* [Activity]
Starting at the line that contains "plantenvoeding" in the listing below, write out every line word for word until you have written the line that contains "Имиджевые. Такие презенты часто исп".
^^^^^^^^^^^^^^^^
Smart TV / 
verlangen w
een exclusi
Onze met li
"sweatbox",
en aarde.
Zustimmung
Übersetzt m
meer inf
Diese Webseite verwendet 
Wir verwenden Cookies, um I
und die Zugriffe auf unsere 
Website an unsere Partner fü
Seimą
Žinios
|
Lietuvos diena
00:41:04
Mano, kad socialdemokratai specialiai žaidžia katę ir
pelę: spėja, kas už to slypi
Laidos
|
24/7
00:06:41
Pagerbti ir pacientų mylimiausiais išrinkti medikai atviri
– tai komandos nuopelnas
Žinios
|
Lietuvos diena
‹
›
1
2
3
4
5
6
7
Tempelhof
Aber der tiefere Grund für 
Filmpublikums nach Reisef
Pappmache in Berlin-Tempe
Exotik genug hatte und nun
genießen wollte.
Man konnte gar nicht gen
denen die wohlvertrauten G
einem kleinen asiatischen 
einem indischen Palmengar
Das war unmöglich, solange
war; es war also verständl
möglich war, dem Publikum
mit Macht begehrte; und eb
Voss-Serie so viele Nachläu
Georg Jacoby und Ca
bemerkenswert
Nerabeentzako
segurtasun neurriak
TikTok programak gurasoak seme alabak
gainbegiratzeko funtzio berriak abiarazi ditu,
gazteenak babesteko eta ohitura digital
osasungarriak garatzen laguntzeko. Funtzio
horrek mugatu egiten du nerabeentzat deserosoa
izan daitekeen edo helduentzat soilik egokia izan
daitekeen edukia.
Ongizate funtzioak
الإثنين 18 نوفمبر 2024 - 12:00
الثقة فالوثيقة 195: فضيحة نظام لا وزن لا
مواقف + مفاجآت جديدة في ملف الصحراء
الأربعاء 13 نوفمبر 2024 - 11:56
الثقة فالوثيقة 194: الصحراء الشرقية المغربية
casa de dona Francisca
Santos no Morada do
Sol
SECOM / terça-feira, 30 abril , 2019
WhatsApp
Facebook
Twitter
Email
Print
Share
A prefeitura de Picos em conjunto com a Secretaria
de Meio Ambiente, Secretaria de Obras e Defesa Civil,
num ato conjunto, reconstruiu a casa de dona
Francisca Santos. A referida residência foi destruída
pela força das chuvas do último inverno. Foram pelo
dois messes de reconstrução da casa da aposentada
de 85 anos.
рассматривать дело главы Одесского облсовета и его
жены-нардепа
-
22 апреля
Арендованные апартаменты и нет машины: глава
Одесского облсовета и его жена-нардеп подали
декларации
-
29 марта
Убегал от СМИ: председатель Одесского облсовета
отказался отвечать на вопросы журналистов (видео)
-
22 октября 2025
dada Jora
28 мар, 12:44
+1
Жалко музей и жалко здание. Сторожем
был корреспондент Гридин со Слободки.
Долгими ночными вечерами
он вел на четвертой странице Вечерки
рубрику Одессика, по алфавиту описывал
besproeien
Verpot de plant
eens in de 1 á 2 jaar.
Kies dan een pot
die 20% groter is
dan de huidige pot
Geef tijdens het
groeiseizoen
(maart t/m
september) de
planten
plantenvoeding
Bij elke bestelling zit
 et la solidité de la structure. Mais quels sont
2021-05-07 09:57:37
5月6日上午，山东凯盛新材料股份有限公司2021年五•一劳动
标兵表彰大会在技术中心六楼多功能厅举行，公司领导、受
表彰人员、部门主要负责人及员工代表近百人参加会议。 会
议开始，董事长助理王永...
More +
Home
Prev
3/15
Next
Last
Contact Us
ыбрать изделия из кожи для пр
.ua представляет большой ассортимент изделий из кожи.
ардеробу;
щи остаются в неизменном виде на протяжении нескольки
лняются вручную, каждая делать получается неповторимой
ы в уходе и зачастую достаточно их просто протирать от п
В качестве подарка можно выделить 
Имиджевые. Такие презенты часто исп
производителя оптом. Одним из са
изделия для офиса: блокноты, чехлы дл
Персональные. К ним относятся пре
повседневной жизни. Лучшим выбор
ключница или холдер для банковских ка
^^^^^^^^^^^^^^^^
* [Answer space]
plantenvoeding
Bij elke bestelling zit
 et la solidité de la structure. Mais quels sont
2021-05-07 09:57:37
5月6日上午，山东凯盛新材料股份有限公司2021年五•一劳动
标兵表彰大会在技术中心六楼多功能厅举行，公司领导、受
表彰人员、部门主要负责人及员工代表近百人参加会议。 会
议开始，董事长助理王永...
More +
Home
Prev
3/15
Next
Last
Contact Us
ыбрать изделия из кожи для пр
.ua представляет большой ассортимент изделий из кожи.
ардеробу;
щи остаются в неизменном виде на протяжении нескольки
лняются вручную, каждая делать получается неповторимой
ы в уходе и зачастую достаточно их просто протирать от п
В качестве подарка можно выделить 
Имиджевые. Такие презенты часто исп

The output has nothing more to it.